Politico is going along with this Gang of 8 Kabuki by pretending, with seeming cluelessness, that this particular side issue is some kind of dangerous poison pill.  The bigger the press (and talk radio) fuss about gay partners, the bigger a concession it will seem when it gets dropped.

True, bills sometimes fail because they lose support on the left and the right. That’s what happened to Nixon’s “guaranteed income,” for example.  A bill’s managers will adjust it–a little to the left here, a little to the right there–to minimize the loss of support at the edges. Sometimes that is impossible-the middle is just too small–and a bill fails. But it’s rare–and stunningly incompetent–for managers to insist on an amendment that gratuitously sinks a passable bill by tilting it too far to the left or the right and missing the middle entirely.

That won’t happen here.  If the amnesty bill fails it will be because enough people on the rightish side of the spectrum simply think its basic approach–immediate legalization in exchange for written-on-water promises of border enforcement–is bad policy, or because they are scared of their constituents who think it is bad policy. It won’t fail because that stupid Sen. Leahy insisted on his  idealistic gay marriage clause.  He won’t.

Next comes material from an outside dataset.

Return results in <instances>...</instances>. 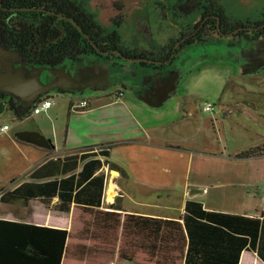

Opponents of amnesty, in particular shouldn’t fall for that false hope. The amnesty side isn’t about to fumble. They will have to be beaten on the ground, on the core failings of the bill (“border security or guest workers or …the path to citizenship”–the concerns Carrie Budoff Brown dismisses).  The gay issue only can only divert attention and energy from those core debates.

P.S.: But didn’t amnesty fail in 2007 after a “poison pill” amendment? On the surface yes. But it was allowed to fail on a poison pill amendment because enough Senators (including, some say, Harry Reid) wanted it to fail for other reasons.  There is a Japanese word that applies.